Sinan Kazım, Saffet Alp ve Sabahattin Kurt, Mahir Çayan'lardan önce Kızıldere’ye gelir.
Birkaç gün sonra cenazelerinin çıkacağı o eve yerleşirler. Sonrası biliniyor.
Özüdoğru ailesi Sinan Kazım’ın cenazesini almaya Niksar’a gittiğinde, devlet hastanesinin morgunda değil, güneş almayan serince bir odaya atılı vaziyette bulur naaşını. Vücudu kurşun ve şarapnel yaralarıyla doludur Sinan Kazım’ın. Yetmiyormuş gibi bir de alnına sıkılmış bir kurşun yarasını görünce, aile artık hiç unutamayacakları bu görüntü karşısında çaresiz hüzün veşok içinde o “ağır elmas”ı tabuta yerleştirir.
Hastane tabut vermez, yardımcı da olmaz. Yüksek bir ödeme karşılığında bir tabut yaptırılır alelacele. Hastanenin dışında ise faşistler, Özüdoğru ailesini yaşadıkları evlat acısına rağmen hakaret ve küfür salvosuyla bekliyordur.
Niksar'da aile o üzüntü ve dışarıda bekleyen saldırgan grubun tacizleriyle tedirginlik içindedir. Sinan Kazım’ın naaşını tabuta yerleştirmeye çabalarken, alnına sıkılmış kurşun ve vücudundaki onlarca kurşun yarasının dışında bir de henüz fark ettikleri bir görüntü ile karşı karşıya kalır: Sinan Kazım’ın ayak kısmı yoktur. Bombanın parçaladığı ayağının Kızıldere’deki evde kaldığı anlaşılır. Aile bu haliyle alır oğlunu. Kızıldere’ye, o eve, Sinan Kazım’ın kopmuş ayağını aramaya gitmeye ne vakit vardır, ne de imkân.
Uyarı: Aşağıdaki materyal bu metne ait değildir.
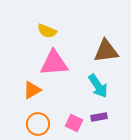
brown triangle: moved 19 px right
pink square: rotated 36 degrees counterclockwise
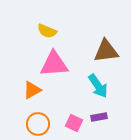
pink triangle: moved 1 px down
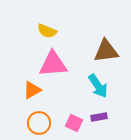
pink triangle: moved 1 px left
orange circle: moved 1 px right, 1 px up
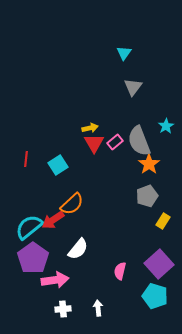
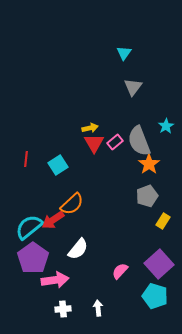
pink semicircle: rotated 30 degrees clockwise
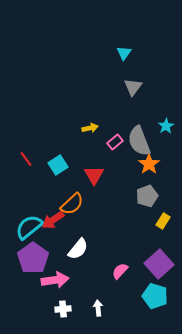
red triangle: moved 32 px down
red line: rotated 42 degrees counterclockwise
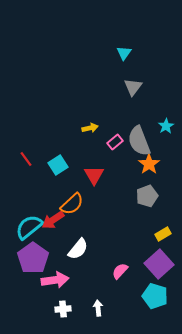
yellow rectangle: moved 13 px down; rotated 28 degrees clockwise
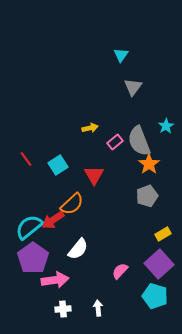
cyan triangle: moved 3 px left, 2 px down
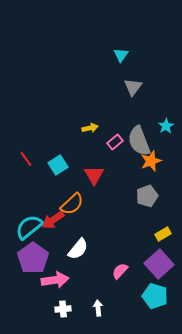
orange star: moved 2 px right, 3 px up; rotated 15 degrees clockwise
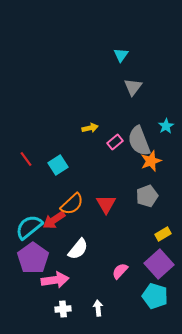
red triangle: moved 12 px right, 29 px down
red arrow: moved 1 px right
Cenaze alındıktan sonra tutulan bir taksi ile Ankara’ya doğru yola çıkılır. Tabutun bagajında olduğu araba Ankara’ya girişte polis tarafından durdurulur. Zaten beklendikleri bellidir. Arabadan indirilen aile bireyleri polislerce insafsızca, vicdansızca dövülür.
Yolu kesen polisler tarafından aile fertleri Ankara Emniyet Müdürlüğü'ne götürülüp, taciz ve tartaklamaya maruz kalırlar iken, Sinan Kazım’ın cenazesi Karşıyaka Mezarlığı'na götürülür.
Yıkanmadan, kefenlenmeden, Kızıldere’de giymiş olduğu, kanlı ve kurşunlanmış giysileriyle beraber. apartopar gömülür.